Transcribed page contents

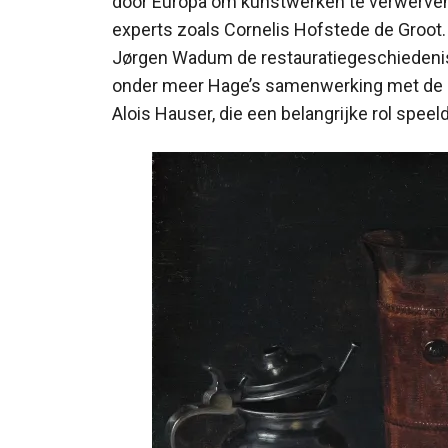
door Europa om kunstwerken te verwerven, 
experts zoals Cornelis Hofstede de Groot
Jørgen Wadum de restauratiegeschiedenis v
onder meer Hage’s samenwerking met de 
Alois Hauser, die een belangrijke rol speel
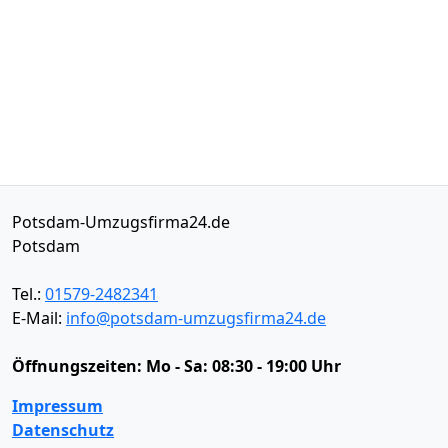
Potsdam-Umzugsfirma24.de
Potsdam
Tel.:
01579-2482341
E-Mail:
info@potsdam-umzugsfirma24.de
Öffnungszeiten:
Mo - Sa: 08:30 - 19:00 Uhr
Impressum
Datenschutz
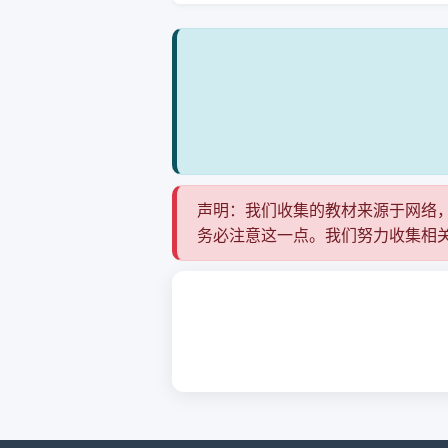
声明：我们收集的教材来源于网络
务必注意这一点。我们努力收集相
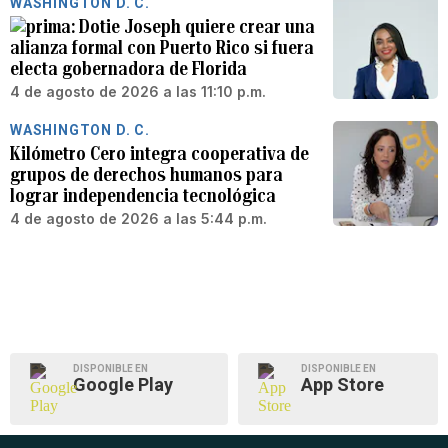
WASHINGTON D. C.
Dotie Joseph quiere crear una
alianza formal con Puerto Rico si fuera
electa gobernadora de Florida
4 de agosto de 2026 a las 11:10 p.m.
WASHINGTON D. C.
Kilómetro Cero integra cooperativa de
grupos de derechos humanos para
lograr independencia tecnológica
4 de agosto de 2026 a las 5:44 p.m.
DISPONIBLE EN
DISPONIBLE EN
Google Play
App Store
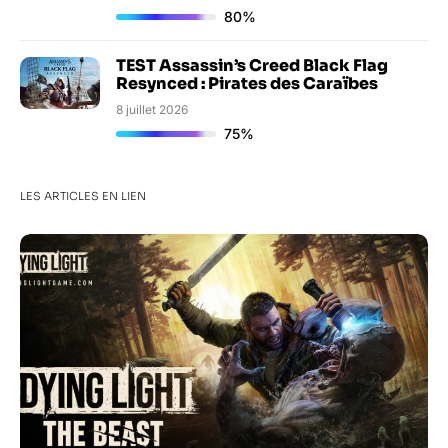
80%
TEST Assassin’s Creed Black Flag
Resynced : Pirates des Caraïbes
8 juillet 2026
75%
LES ARTICLES EN LIEN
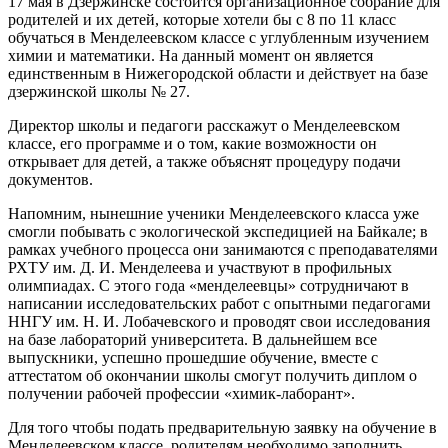
17 мая в Дзержинске состоится организационное собрание для
родителей и их детей, которые хотели бы с 8 по 11 класс
обучаться в Менделеевском классе с углубленным изучением
химии и математики. На данный момент он является
единственным в Нижегородской области и действует на базе
дзержинской школы № 27.
Директор школы и педагоги расскажут о Менделеевском
классе, его программе и о том, какие возможности он
открывает для детей, а также объяснят процедуру подачи
документов.
Напомним, нынешние ученики Менделеевского класса уже
смогли побывать с экологической экспедицией на Байкале; в
рамках учебного процесса они занимаются с преподавателями
РХТУ им. Д. И. Менделеева и участвуют в профильных
олимпиадах. С этого года «менделеевцы» сотрудничают в
написании исследовательских работ с опытными педагогами
ННГУ им. Н. И. Лобачевского и проводят свои исследования
на базе лабораторий университета. В дальнейшем все
выпускники, успешно прошедшие обучение, вместе с
аттестатом об окончании школы смогут получить диплом о
получении рабочей профессии «химик-лаборант».
Для того чтобы подать предварительную заявку на обучение в
Менделеевском классе, родителям необходимо заполнить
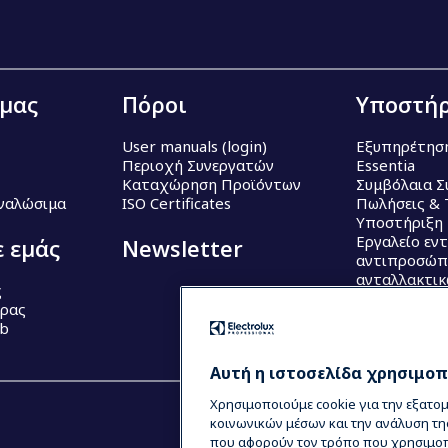
 μας
Πόροι
Υποστήρ
User manuals (login)
Εξυπηρέτησ
Περιοχή Συνεργατών
Essentia
Καταχώρηση Προϊόντων
Συμβόλαια Σ
Αναλώσιμα
ISO Certificates
Πωλήσεις & 
Υποστήριξη
Εργαλείο εν
ε εμάς
Newsletter
αντιπροσώπ
ανταλλακτι
ς
έρας
ub
Αυτή η ιστοσελίδα χρησιμοπο
Χρησιμοποιούμε cookie για την εξατο
κοινωνικών μέσων και την ανάλυση τη
που αφορούν τον τρόπο που χρησιμοπο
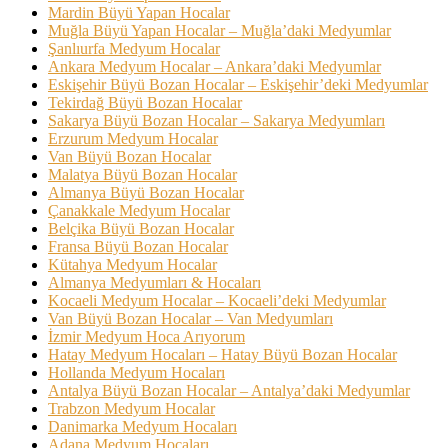
Mardin Büyü Yapan Hocalar
Muğla Büyü Yapan Hocalar – Muğla’daki Medyumlar
Şanlıurfa Medyum Hocalar
Ankara Medyum Hocalar – Ankara’daki Medyumlar
Eskişehir Büyü Bozan Hocalar – Eskişehir’deki Medyumlar
Tekirdağ Büyü Bozan Hocalar
Sakarya Büyü Bozan Hocalar – Sakarya Medyumları
Erzurum Medyum Hocalar
Van Büyü Bozan Hocalar
Malatya Büyü Bozan Hocalar
Almanya Büyü Bozan Hocalar
Çanakkale Medyum Hocalar
Belçika Büyü Bozan Hocalar
Fransa Büyü Bozan Hocalar
Kütahya Medyum Hocalar
Almanya Medyumları & Hocaları
Kocaeli Medyum Hocalar – Kocaeli’deki Medyumlar
Van Büyü Bozan Hocalar – Van Medyumları
İzmir Medyum Hoca Arıyorum
Hatay Medyum Hocaları – Hatay Büyü Bozan Hocalar
Hollanda Medyum Hocaları
Antalya Büyü Bozan Hocalar – Antalya’daki Medyumlar
Trabzon Medyum Hocalar
Danimarka Medyum Hocaları
Adana Medyum Hocaları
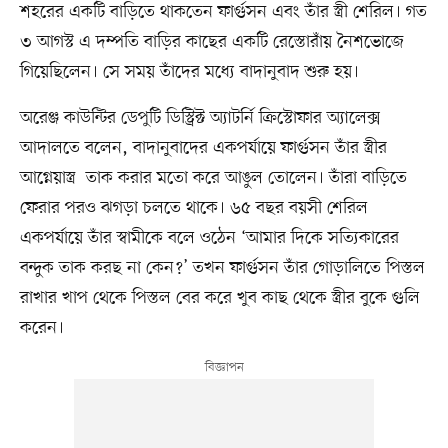
শহরের একটি বাড়িতে থাকতেন ফার্গুসন এবং তাঁর স্ত্রী শেরিল। গত
৩ আগস্ট এ দম্পতি বাড়ির কাছের একটি রেস্তোরাঁয় নৈশভোজে
গিয়েছিলেন। সে সময় তাঁদের মধ্যে বাদানুবাদ শুরু হয়।
অরেঞ্জ কাউন্টির ডেপুটি ডিস্ট্রিক্ট অ্যাটর্নি ক্রিস্টোফার অ্যালেক্স
আদালতে বলেন, বাদানুবাদের একপর্যায়ে ফার্গুসন তাঁর স্ত্রীর
আগ্নেয়াস্ত্র তাক করার মতো করে আঙুল তোলেন। তাঁরা বাড়িতে
ফেরার পরও ঝগড়া চলতে থাকে। ৬৫ বছর বয়সী শেরিল
একপর্যায়ে তাঁর স্বামীকে বলে ওঠেন ‘আমার দিকে সত্যিকারের
বন্দুক তাক করছ না কেন?’ তখন ফার্গুসন তাঁর গোড়ালিতে পিস্তল
রাখার খাপ থেকে পিস্তল বের করে খুব কাছ থেকে স্ত্রীর বুকে গুলি
করেন।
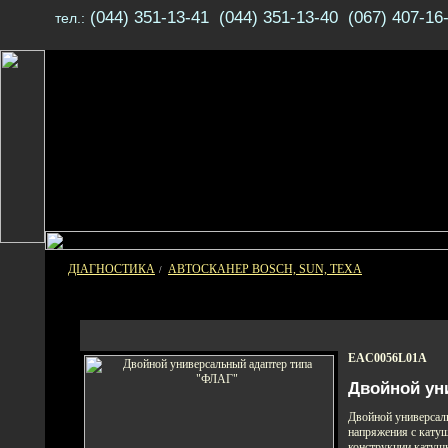
(044) 351-13-41 (044) 351-13-40 (067) 407-16
тел.:
ДІАГНОСТИКА
АВТОСКАНЕР BOSCH, SUN, TEXA
/
EAC0056L01A
Двойной ун
Двойной универсал
напряжения с катуш
конструкции катуш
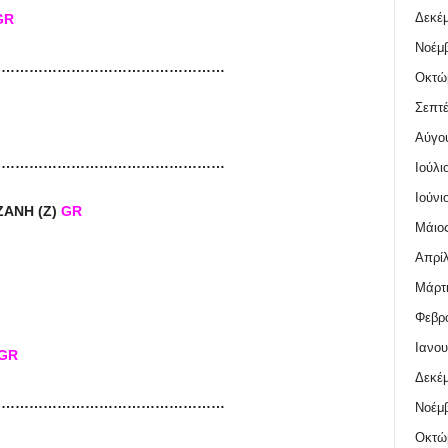
Δεκέμ
GR
Νοέμβ
……………………………………………
Οκτώ
Σεπτέ
Αύγο
……………………………………………
Ιούλι
Ιούνι
ΖΑΝΗ
(
Ζ
)
GR
Μάιος
Απρίλ
Μάρτι
Φεβρο
Ιανου
GR
Δεκέμ
……………………………………………
Νοέμβ
Οκτώ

**Exercise goal**.
Wherever a line above contains "детей", copy that line.

**Answer for this exercise**.
родителей и их детей, которые хотели бы с 8 по 11 класс
открывает для детей, а также объяснят процедуру подачи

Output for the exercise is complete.